The hippies were the popular kids. And the hippies adhered to a very distinct dress code comprised of plaid hunter jackets, dirty jeans, long shaggy hair, work boots, and a pack of cigarettes (think Hyde from That 70s Show meets Paul Bunyan). In addition to their uniformed attire, they all listened to one radio station – Classic Rock Q 107. Bands like Pink Floyd, Led Zepplin, The Doors and AC/DC made up the CD collection as approved by the hippies. The only other bands that made the cut without being actual classic rock where The Tragically Hip. Oh, and they all had animal nicknames for each other.
In stark contract to the hippies on the right were the punks of the left.
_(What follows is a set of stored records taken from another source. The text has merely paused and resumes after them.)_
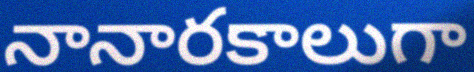
నానారకాలుగా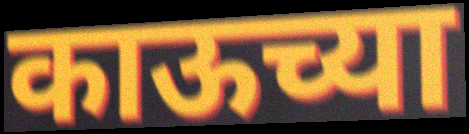
काऊच्या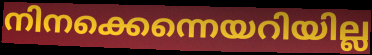
നിനക്കെന്നെയറിയില്ലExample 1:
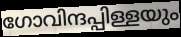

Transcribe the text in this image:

ഗോവിന്ദപ്പിള്ളയും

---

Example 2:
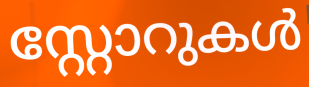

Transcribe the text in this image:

സ്റ്റോറുകൾ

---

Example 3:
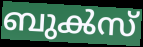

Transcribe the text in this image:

ബുൿസ്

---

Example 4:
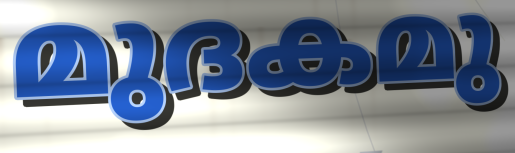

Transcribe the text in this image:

മുദകമു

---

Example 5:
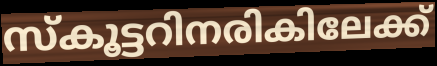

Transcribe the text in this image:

സ്കൂട്ടറിനരികിലേക്ക്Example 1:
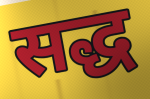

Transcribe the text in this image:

सद्ध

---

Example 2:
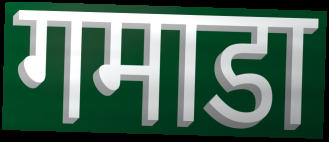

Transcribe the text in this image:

गमाडा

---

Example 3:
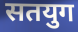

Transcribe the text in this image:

सतयुग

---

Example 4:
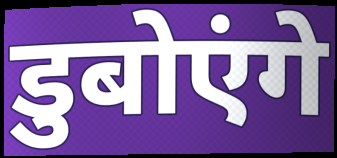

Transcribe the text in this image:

डुबोएंगे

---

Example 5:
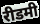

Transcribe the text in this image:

रीडमीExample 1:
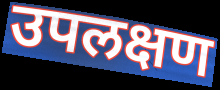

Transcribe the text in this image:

उपलक्षण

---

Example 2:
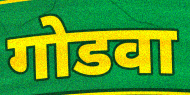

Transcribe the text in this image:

गोडवा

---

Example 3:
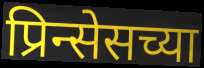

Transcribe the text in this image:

प्रिन्सेसच्या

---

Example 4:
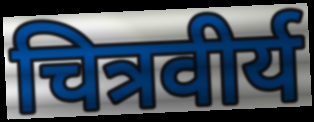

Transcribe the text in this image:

चित्रवीर्य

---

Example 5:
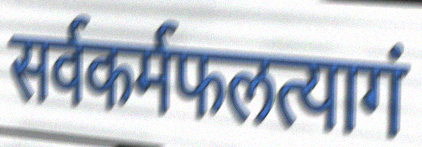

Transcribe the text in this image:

सर्वकर्मफलत्यागं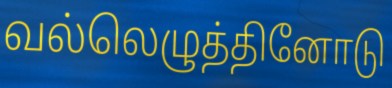
வல்லெழுத்தினோடுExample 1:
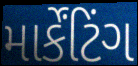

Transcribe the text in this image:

માર્કેંટિંગ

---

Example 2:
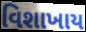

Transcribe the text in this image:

વિશાખાય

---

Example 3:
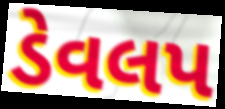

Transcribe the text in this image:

ડેવલપ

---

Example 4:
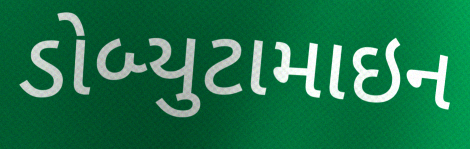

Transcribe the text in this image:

ડોબ્યુટામાઇન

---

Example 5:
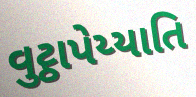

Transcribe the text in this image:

વુટ્ઠાપેય્યાતિ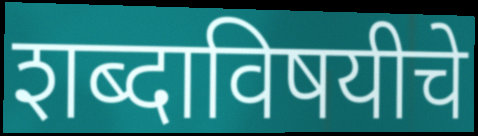
शब्दाविषयीचे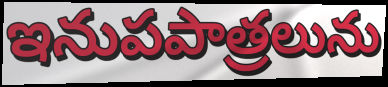
ఇనుపపాత్రలును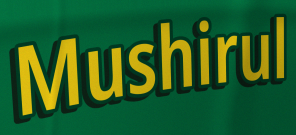
Mushirul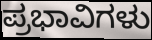
ಪ್ರಭಾವಿಗಳು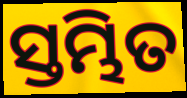
ସ୍ତମ୍ଭିତ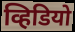
व्हिडियो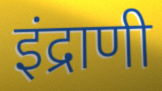
इंद्राणी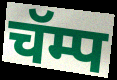
चॅम्प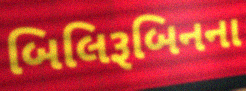
બિલિરૂબિનનાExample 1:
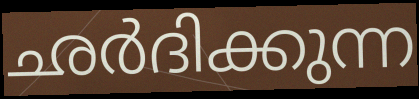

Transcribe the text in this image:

ഛർദിക്കുന്ന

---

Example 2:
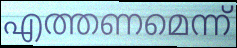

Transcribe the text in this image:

എത്തണമെന്ന്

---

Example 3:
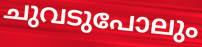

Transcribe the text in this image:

ചുവടുപോലും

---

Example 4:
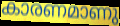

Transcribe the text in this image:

കാരണമാണു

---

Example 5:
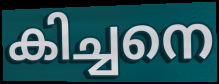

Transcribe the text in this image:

കിച്ചനെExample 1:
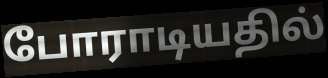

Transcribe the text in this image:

போராடியதில்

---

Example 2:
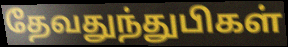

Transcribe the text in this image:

தேவதுந்துபிகள்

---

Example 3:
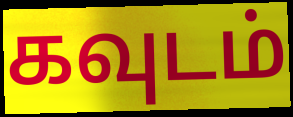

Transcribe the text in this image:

கவுடம்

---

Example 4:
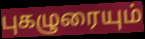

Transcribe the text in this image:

புகழுரையும்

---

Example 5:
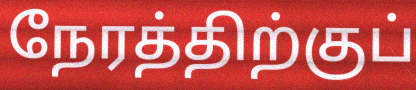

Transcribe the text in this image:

நேரத்திற்குப்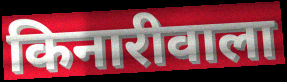
किनारीवाला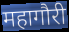
महागौरी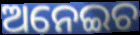
ଅନେଇଚ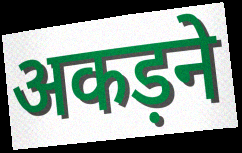
अकड़नेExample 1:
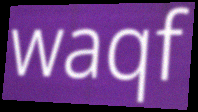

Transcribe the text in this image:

waqf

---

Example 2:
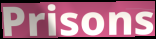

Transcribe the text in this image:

Prisons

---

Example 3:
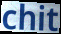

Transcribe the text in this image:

chit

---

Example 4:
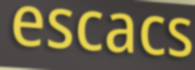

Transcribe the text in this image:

This scrappy young group of rebels were the underdogs in the social scene (as punks usually are). They, too, had a very uniformed style: A DC/Volcom/Etnies t-shrit, Dickies shorts so low they almost broke the dress code, and Vans shoes. They wore a lot of studded belts, they skateboarded, and they listened to Punk, Ska and Pop-punk. Acceptable bands included Blink 182, Goldfinger, Rancid, and for a brief window, Simple Plan (shudder).
Now, while my particular social group leaned towards the hippie aesthetic, I had friends in both camps. For the most part, these groups stayed out of each other’s way. The hippies would play hockey and the punks would go snowboarding. But because teenagers are so full of angst, it wasn’t long before these two groups entered into an official feud. Here’s how it started:
Every Friday morning, our school would meet in the Commons for an hour or so, and students were encouraged to preform songs, skits, and magic tricks, etc. On this Friday, a rambunctious bunch of punks took to the stage for a few numbers. While I don’t remember the set list, I distinctly remember how they ended the show: In one high note, the singer sang into the mic: “Classic rock suuuuuucks”.
A flurry of grumbles and threats erupted from the hippie crowd. Teachers did their best to quell the tension, and I rolled my eyes at the hilarity of it all. The following assembly, a plaid-clad hippie and his friend played Simple Man by Lynyrd Skynyrd, and ended with a hurried speech on all the reasons Blink 182 was the “worst band ever”.
A few days later, one of the punks dressed up in a plaid jacket, dirty jeans, and carried around a pack of cigarettes all day. He called himself Spade– a direct take on one of the hippie’s nicknames – Ace (I can’t make this stuff up!). The hippies, of course, took direct offense to this, and made murmurs of retaliation. Luckily though, our school wasn’t Degrassi and so nothing tragic ever came from the feud, and by graduation we were all best buds. Okay not quite, but we did all go to the same prom party. Great times!
What did I take from all of this? Music + fashion are inseparable, and the way we dress is absolutely a reflection of the subculture to which we choose to identify, especially when we’re 16. In hands of adolescent males, this is a recipe for silly hatefulness and testosterone wars. I can still see this exact scenario playing out in high schools across the world. Maybe Emo kids are are feuding with Hipsters. But today, on St. Valentine’s day, let’s set an example for another way, kids!
Listen here, new country music lovers – I don’t like your music. You might even say I think it sucks. But that doesn’t mean we can’t be pals. I may not like your Faith Hill or your Blake Shelton, your sparkly cowboy hats or your “sexy” tractors. But I love your boots and I love your jean jackets, I love your fine leather and I love your handsome cowboys. I even have the occasional soft spot for your Taylor Swift. So let’s not feud, and let’s not fight. Let’s celebrate our shared interests, like Johnny Cash and Dolly Parton! And most of all, let’s do it in love. Because, as Dolly would say, if we’ve got real love, “we’ve got everything we need”.
Happy Valentine’s Day guys!
Outfit breakdown: Ralph Lauren Skirt, Parasuco Jean Jacket, vintage top – all, as always, thrifted.